[MATERIAL SHOWN]

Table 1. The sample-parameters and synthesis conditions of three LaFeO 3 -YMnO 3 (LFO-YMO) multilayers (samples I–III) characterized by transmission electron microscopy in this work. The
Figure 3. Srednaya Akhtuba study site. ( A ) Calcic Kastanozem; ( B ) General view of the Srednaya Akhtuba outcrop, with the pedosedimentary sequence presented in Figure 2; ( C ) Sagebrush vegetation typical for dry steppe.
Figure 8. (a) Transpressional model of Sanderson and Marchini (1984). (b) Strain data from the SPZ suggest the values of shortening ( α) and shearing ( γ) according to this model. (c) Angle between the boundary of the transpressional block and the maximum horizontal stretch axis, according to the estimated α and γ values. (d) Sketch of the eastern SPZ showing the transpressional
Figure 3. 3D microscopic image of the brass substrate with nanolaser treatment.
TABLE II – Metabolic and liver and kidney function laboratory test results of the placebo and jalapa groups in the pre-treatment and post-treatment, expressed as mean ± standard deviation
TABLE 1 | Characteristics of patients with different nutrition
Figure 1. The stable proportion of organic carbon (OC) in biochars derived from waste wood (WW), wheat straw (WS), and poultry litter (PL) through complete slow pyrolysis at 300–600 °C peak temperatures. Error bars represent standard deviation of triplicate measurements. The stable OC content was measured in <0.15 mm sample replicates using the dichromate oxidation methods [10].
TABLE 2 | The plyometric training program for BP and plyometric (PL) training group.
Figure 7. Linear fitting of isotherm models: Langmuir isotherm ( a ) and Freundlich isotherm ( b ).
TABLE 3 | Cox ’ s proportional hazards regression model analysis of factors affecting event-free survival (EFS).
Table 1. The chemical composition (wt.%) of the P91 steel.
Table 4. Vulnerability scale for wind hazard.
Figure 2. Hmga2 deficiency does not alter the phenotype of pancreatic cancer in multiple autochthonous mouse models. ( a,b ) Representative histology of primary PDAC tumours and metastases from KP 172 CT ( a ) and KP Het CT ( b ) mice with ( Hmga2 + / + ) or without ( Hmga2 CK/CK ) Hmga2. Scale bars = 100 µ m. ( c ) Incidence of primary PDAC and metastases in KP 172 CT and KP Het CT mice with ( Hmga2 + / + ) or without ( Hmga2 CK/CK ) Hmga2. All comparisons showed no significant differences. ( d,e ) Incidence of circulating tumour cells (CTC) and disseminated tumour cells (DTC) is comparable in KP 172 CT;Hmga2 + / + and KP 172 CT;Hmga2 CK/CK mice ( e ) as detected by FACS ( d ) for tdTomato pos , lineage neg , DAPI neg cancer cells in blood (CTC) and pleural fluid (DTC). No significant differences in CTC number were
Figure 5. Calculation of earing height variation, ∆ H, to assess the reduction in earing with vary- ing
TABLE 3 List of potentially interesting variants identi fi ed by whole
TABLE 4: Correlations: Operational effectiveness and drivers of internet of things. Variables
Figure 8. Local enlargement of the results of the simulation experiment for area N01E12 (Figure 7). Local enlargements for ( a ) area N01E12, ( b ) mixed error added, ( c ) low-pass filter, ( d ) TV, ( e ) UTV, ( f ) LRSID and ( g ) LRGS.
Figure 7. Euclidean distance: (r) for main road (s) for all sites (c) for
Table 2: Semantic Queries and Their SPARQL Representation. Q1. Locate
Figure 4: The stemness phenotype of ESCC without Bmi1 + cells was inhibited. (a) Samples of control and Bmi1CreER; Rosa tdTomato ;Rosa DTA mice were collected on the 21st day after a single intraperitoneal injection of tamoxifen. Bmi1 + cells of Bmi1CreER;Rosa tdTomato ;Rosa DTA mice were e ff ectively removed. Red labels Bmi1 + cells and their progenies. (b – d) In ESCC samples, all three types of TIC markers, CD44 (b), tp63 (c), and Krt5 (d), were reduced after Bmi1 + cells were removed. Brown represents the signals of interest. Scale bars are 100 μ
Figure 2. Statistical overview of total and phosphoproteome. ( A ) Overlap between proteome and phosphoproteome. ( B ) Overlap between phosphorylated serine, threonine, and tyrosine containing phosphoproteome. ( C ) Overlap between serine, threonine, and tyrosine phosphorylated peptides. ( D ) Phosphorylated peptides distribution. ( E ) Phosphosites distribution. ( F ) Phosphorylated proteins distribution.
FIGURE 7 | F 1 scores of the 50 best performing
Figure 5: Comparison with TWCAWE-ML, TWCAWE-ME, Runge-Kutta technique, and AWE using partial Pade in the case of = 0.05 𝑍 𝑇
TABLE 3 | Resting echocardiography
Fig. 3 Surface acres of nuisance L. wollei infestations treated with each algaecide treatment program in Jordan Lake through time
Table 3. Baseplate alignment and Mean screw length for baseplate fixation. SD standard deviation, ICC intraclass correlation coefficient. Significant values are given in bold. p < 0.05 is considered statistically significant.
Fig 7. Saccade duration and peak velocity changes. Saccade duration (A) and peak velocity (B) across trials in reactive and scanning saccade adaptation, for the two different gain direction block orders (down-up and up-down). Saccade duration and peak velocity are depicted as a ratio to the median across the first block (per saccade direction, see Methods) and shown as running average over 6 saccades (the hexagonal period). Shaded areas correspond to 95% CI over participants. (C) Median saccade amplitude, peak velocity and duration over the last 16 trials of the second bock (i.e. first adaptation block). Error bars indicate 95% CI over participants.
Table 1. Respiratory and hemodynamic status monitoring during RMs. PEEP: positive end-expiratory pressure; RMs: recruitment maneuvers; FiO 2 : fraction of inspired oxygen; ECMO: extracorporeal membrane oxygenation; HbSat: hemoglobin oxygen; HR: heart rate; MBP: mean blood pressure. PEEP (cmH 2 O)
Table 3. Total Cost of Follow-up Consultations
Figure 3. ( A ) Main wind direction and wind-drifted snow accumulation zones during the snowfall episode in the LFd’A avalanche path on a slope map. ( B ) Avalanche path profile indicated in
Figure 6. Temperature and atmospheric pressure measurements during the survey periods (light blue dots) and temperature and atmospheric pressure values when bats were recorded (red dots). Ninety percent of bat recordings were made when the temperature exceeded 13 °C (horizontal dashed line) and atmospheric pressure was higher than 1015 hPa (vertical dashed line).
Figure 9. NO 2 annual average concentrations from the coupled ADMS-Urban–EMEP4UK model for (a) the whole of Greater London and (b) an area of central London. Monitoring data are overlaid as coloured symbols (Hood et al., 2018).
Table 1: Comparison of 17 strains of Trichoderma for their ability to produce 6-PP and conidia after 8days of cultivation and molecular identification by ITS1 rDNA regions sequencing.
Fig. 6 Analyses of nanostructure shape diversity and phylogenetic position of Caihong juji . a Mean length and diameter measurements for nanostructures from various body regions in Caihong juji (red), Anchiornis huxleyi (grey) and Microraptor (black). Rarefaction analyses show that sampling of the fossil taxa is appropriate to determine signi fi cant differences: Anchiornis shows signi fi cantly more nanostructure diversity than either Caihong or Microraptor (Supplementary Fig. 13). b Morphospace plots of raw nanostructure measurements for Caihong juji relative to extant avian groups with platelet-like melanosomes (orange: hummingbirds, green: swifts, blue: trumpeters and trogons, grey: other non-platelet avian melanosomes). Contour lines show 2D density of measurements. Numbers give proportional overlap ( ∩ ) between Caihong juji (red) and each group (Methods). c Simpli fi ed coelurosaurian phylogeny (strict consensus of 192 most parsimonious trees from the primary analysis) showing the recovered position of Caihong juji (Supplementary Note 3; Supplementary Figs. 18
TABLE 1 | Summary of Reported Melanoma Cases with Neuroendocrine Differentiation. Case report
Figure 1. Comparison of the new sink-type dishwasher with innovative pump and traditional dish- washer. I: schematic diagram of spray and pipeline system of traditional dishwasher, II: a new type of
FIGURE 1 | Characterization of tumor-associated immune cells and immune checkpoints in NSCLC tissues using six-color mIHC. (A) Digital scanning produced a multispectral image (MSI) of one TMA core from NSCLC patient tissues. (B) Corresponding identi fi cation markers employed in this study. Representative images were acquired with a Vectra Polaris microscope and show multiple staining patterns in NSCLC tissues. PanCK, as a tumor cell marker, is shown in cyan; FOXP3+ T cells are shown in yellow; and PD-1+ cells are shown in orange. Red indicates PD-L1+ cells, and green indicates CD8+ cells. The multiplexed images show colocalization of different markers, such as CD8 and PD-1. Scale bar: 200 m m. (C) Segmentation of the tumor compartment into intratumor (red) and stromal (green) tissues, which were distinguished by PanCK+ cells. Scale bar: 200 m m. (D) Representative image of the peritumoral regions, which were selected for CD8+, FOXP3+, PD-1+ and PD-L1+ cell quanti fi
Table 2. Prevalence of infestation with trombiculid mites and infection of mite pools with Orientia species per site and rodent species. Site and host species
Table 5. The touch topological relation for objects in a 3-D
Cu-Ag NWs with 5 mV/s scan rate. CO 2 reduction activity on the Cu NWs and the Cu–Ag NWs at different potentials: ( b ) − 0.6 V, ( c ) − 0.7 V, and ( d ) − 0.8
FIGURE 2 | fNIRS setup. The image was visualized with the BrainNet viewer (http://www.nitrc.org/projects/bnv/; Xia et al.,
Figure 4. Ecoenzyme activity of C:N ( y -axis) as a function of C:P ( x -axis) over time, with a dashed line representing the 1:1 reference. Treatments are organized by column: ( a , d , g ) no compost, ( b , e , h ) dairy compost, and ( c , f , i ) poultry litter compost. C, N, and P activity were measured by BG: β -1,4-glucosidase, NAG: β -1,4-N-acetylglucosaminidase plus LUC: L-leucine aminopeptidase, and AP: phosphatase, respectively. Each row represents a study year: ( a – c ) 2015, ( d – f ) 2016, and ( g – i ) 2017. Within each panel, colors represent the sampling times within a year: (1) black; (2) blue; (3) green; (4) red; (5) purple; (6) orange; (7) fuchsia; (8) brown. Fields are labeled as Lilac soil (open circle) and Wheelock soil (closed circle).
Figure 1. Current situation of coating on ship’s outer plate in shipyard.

[TO DO] Find how many lines of the listing include the word "between", and state that number by itself.

[TASK ANSWER] 3